The input =
▼▼▼
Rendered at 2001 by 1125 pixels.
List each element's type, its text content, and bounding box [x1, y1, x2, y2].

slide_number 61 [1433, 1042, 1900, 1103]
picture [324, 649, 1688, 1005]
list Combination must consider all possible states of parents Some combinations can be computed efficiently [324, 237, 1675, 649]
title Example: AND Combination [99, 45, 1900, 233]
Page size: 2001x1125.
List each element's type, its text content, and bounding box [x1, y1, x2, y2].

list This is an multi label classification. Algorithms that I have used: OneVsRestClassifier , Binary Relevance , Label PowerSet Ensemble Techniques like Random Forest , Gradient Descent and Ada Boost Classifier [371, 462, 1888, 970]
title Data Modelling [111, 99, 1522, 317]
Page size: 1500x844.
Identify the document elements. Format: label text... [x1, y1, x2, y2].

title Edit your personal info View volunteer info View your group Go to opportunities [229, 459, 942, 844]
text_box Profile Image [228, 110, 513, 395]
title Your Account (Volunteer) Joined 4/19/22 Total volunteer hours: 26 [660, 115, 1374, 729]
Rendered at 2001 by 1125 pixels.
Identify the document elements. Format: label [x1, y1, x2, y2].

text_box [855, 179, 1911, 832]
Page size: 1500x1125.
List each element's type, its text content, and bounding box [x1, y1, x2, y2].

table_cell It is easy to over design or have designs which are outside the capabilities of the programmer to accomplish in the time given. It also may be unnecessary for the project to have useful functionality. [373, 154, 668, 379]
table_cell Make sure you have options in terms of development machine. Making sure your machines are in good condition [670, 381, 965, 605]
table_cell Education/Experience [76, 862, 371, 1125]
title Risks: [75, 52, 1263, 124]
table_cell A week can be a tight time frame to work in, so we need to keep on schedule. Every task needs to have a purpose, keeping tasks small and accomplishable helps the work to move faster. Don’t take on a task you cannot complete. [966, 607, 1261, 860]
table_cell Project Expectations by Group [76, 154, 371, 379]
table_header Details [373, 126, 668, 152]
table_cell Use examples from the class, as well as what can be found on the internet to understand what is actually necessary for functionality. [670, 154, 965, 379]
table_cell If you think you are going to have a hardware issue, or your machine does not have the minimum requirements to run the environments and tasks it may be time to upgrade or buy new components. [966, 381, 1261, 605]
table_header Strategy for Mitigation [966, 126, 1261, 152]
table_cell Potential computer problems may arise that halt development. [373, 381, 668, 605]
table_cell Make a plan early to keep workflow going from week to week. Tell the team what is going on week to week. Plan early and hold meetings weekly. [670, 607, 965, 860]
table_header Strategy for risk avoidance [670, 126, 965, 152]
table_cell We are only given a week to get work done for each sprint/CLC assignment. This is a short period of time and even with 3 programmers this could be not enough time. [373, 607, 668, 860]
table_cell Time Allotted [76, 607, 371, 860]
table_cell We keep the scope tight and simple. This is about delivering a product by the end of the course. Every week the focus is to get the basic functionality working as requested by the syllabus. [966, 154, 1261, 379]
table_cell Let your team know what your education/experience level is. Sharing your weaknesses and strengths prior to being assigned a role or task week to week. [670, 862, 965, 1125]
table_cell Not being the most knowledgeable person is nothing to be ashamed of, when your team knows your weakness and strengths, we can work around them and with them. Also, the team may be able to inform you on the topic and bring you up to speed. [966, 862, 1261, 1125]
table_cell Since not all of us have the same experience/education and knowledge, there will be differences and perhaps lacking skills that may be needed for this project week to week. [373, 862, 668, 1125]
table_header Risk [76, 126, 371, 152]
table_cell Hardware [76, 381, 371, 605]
▲▲▲
Job item =
Your task is to quote the lines above, beginning with the first and ending with the one that holds "Page size: 1500x844.".

Reply to the exercise =
Rendered at 2001 by 1125 pixels.
List each element's type, its text content, and bounding box [x1, y1, x2, y2].

slide_number 61 [1433, 1042, 1900, 1103]
picture [324, 649, 1688, 1005]
list Combination must consider all possible states of parents Some combinations can be computed efficiently [324, 237, 1675, 649]
title Example: AND Combination [99, 45, 1900, 233]
Page size: 2001x1125.
List each element's type, its text content, and bounding box [x1, y1, x2, y2].

list This is an multi label classification. Algorithms that I have used: OneVsRestClassifier , Binary Relevance , Label PowerSet Ensemble Techniques like Random Forest , Gradient Descent and Ada Boost Classifier [371, 462, 1888, 970]
title Data Modelling [111, 99, 1522, 317]
Page size: 1500x844.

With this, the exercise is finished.